(Stored data entries)

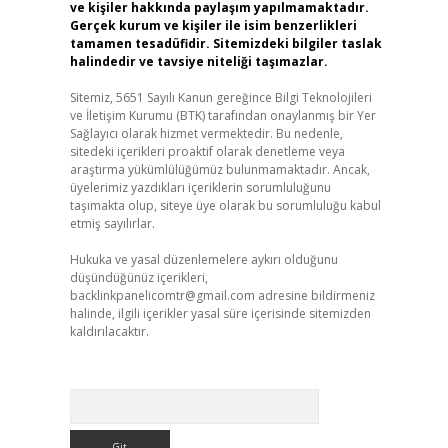
ve kişiler hakkında paylaşım yapılmamaktadır.
Gerçek kurum ve kişiler ile isim benzerlikleri
tamamen tesadüfidir. Sitemizdeki bilgiler taslak
halindedir ve tavsiye niteliği taşımazlar.
Sitemiz, 5651 Sayılı Kanun gereğince Bilgi Teknolojileri
ve İletişim Kurumu (BTK) tarafından onaylanmış bir Yer
Sağlayıcı olarak hizmet vermektedir. Bu nedenle,
sitedeki içerikleri proaktif olarak denetleme veya
araştırma yükümlülüğümüz bulunmamaktadır. Ancak,
üyelerimiz yazdıkları içeriklerin sorumluluğunu
taşımakta olup, siteye üye olarak bu sorumluluğu kabul
etmiş sayılırlar.
Hukuka ve yasal düzenlemelere aykırı olduğunu
düşündüğünüz içerikleri,
backlinkpanelicomtr@gmail.com
adresine bildirmeniz
halinde, ilgili içerikler yasal süre içerisinde sitemizden
kaldırılacaktır.
Arama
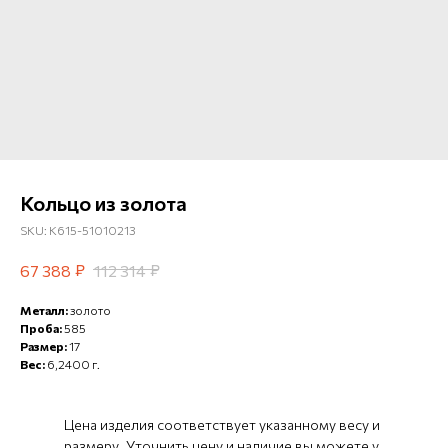
Кольцо из золота
SKU:
К615-51010213
₽
₽
67 388
112 314
Металл:
золото
Проба:
585
Размер:
17
Вес:
6,2400 г.
Цена изделия соответствует указанному весу и
размеру. Уточнить цену и наличие вы можете у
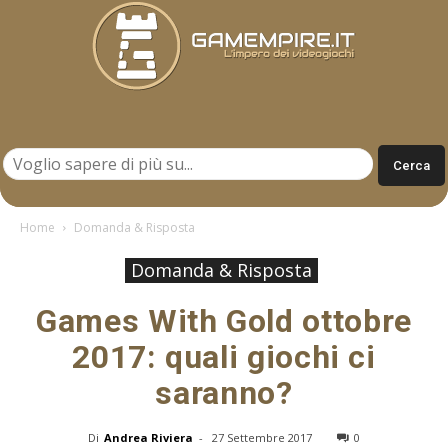
Gamempire.it
Home
Domanda & Risposta
Domanda & Risposta
Games With Gold ottobre
2017: quali giochi ci
saranno?
Di
Andrea Riviera
-
27 Settembre 2017
0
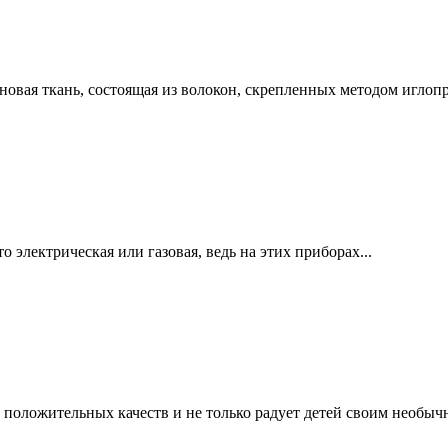
новая ткань, состоящая из волокон, скрепленных методом игло
 электрическая или газовая, ведь на этих приборах...
 положительных качеств и не только радует детей своим необычн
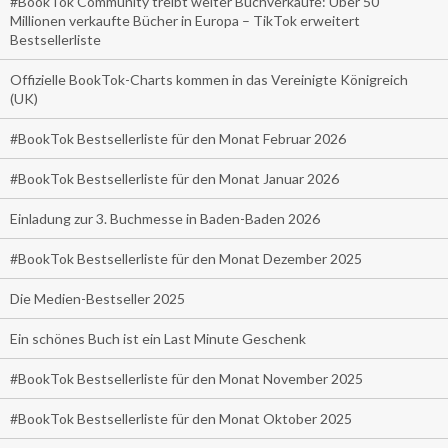
#BookTok Community treibt weiter Buchverkäufe: Über 50
Millionen verkaufte Bücher in Europa – TikTok erweitert
Bestsellerliste
Offizielle BookTok-Charts kommen in das Vereinigte Königreich
(UK)
#BookTok Bestsellerliste für den Monat Februar 2026
#BookTok Bestsellerliste für den Monat Januar 2026
Einladung zur 3. Buchmesse in Baden-Baden 2026
#BookTok Bestsellerliste für den Monat Dezember 2025
Die Medien-Bestseller 2025
Ein schönes Buch ist ein Last Minute Geschenk
#BookTok Bestsellerliste für den Monat November 2025
#BookTok Bestsellerliste für den Monat Oktober 2025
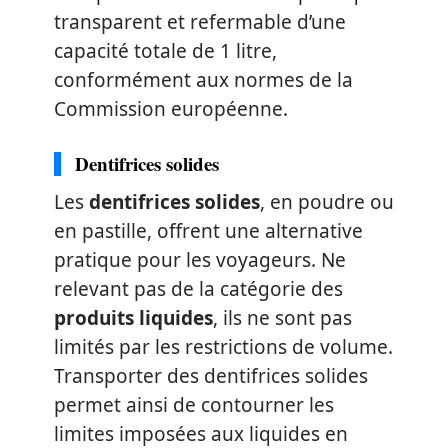
transparent et refermable d’une
capacité totale de 1 litre,
conformément aux normes de la
Commission européenne.
Dentifrices solides
Les
dentifrices solides
, en poudre ou
en pastille, offrent une alternative
pratique pour les voyageurs. Ne
relevant pas de la catégorie des
produits liquides
, ils ne sont pas
limités par les restrictions de volume.
Transporter des dentifrices solides
permet ainsi de contourner les
limites imposées aux liquides en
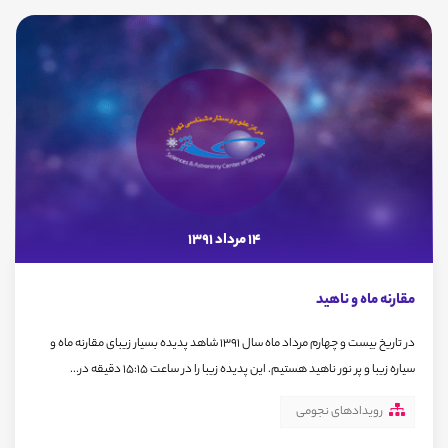
14 مرداد 1391
مقارنه ماه و ناهید
در تاریخ بیست و چهارم مرداد ماه سال 1391 شاهد پدیده بسیار زیبای مقارنه ماه و
سیاره زیبا و پر نور ناهید هستیم. این پدیده زیبا را در ساعت 15:15 دقیقه در...
رویدادهای نجومی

■ About this exercise: Collect every line above that contains the word "ناهید", treating uppercase and lowercase letters as different.

■ Your response:
مقارنه ماه و ناهید
سیاره زیبا و پر نور ناهید هستیم. این پدیده زیبا را در ساعت 15:15 دقیقه در...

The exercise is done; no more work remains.